The second point relates to what requirements must be met for 5% safe harbor eligibility?

  • An applicant meets the 5% safe harbor requirement when they pay or incur at least 5% of the total cost of the specified energy project, depending on the accounting method chosen cash or accrual, in 2009 or 2010. Cash basis tax payers must pay the amount, and accrual basis tax payers must incur and prove that 1) the liability is fixed 2) the amount is reasonably determinable and 3) the economic performance tests have been met relating to the costs.
  • Applicants may not need to incur the costs themselves if they are relying on a supplier to produce items integral to the specified energy project. The applicant and supplier must be under a binding contract for this to be true.
  • Costs incurred by a supplier of the applicant under a binding contract are considered costs of the applicant as the costs are incurred by the supplier. If the supplier uses subcontractors to manufacture components the applicant may only incur costs as they are incurred by the supplier, not as they are incurred by the subcontractor.
  • If title of property for the project has passed from the manufacturer or supplier to the applicant but the property is still being stored by the manufacturer or supplier the property is still considered to be provided to the applicant. It is also considered provided to the applicant when the property is physically delivered to the applicant.
  • If a developer has entered into a large contract and met the safe harbor rules for that contract in 2009 or 2010 portions of the project can be divested to smaller investors or LLC’s and still be eligible for application.
  • If the safe harbor requirement is met based on the estimated total project costs and the actual total project costs are greater than expected the applicant is disqualified from grant eligibility. However the applicant may still be eligible for a portion of the grant if they apply for a payment based on a portion of the project that falls within their estimated project costs.
  • If an applicant meets the safe harbor requirements during 2009 or 2010 but the project is not yet completed in 2009 or 2010 they do not need to continue to work at the site to remain eligible for the grant.

The final points clarified relate to the application process for the grant.

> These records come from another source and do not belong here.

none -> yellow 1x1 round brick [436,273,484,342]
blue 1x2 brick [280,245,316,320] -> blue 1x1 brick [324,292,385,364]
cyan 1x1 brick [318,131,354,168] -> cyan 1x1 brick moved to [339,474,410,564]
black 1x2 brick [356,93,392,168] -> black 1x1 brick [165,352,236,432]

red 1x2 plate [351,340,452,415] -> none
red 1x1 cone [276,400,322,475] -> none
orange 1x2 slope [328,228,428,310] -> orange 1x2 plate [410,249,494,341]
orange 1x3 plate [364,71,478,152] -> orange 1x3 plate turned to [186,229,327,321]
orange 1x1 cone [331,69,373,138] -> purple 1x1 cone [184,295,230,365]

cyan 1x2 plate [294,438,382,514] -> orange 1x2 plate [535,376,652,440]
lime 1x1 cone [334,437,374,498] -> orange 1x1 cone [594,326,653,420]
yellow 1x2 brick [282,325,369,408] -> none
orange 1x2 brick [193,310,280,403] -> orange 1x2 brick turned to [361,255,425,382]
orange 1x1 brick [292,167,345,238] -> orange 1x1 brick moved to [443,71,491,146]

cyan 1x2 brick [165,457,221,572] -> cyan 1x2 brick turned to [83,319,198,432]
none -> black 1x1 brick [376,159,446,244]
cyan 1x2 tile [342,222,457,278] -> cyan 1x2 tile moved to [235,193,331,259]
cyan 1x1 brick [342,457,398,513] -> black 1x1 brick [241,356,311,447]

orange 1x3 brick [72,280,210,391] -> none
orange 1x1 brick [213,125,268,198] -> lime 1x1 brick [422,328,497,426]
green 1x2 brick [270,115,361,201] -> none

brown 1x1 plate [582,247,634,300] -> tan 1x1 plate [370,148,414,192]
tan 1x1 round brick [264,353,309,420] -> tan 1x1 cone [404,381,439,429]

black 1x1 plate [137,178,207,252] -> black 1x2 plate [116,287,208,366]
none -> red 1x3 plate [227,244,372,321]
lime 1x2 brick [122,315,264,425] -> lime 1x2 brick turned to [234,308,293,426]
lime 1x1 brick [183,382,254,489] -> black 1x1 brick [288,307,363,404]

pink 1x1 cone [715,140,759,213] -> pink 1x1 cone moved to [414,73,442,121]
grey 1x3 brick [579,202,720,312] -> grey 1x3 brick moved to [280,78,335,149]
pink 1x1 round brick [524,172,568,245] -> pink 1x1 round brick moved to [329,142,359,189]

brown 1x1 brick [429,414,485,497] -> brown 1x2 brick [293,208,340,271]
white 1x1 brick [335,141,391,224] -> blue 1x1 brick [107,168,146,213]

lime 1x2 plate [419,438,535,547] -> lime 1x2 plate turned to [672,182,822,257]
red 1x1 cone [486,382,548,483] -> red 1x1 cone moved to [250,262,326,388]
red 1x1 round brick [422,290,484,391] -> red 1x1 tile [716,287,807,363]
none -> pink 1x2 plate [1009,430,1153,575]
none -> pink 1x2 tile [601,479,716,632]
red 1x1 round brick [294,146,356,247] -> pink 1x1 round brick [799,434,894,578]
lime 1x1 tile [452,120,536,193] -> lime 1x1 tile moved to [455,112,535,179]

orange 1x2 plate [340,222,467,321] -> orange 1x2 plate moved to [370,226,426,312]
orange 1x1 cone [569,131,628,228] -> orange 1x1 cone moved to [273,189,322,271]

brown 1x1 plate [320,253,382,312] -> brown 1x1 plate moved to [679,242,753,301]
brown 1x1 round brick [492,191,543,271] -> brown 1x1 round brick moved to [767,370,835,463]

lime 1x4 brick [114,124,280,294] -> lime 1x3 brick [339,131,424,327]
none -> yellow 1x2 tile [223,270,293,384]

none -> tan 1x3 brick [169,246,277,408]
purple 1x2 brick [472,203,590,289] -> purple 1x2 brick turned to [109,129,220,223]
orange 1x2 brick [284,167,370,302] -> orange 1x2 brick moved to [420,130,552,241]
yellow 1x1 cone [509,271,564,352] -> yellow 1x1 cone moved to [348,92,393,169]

  • All applicants are required to meet the application date of October 1, 2011.
    • For property being placed in service during 2009 or 2010 they applicant does not need to provide proof that construction has begun.
    • For applicants whose projects will be placed in service between January 1, 2011 and October 1, 2011 they must submit only one application proving that the project began in 2009 or 2010, and that the project is in service.
    • For projects that will be put in service after October 1, 2011, the applicant must submit a preliminary application proving the project began in 2009 or 2010, and then also a supplementary application at the time that the projects are placed in service
  • Applicants that have not placed the project into service will be notified whether or not they have met the physical work of a significant nature, and or the safe harbor requirement.
  • The application requires that specific documentation be provided to ensure eligibility for the grant
    • For those applicants relying on the physical work or a significant nature, physical work must be documented. Submitting a signed written report from the project engineer detailing the projects eligibility, construction schedule, estimated budget, and invoices and descriptions of work that has already commenced.
    • Safe harbor applicants must submit a signed statement from an authorized representative detailing the costs that were incurred or paid. Projects with budgets in excess of 1 million dollars must have a statement from an independent accountant.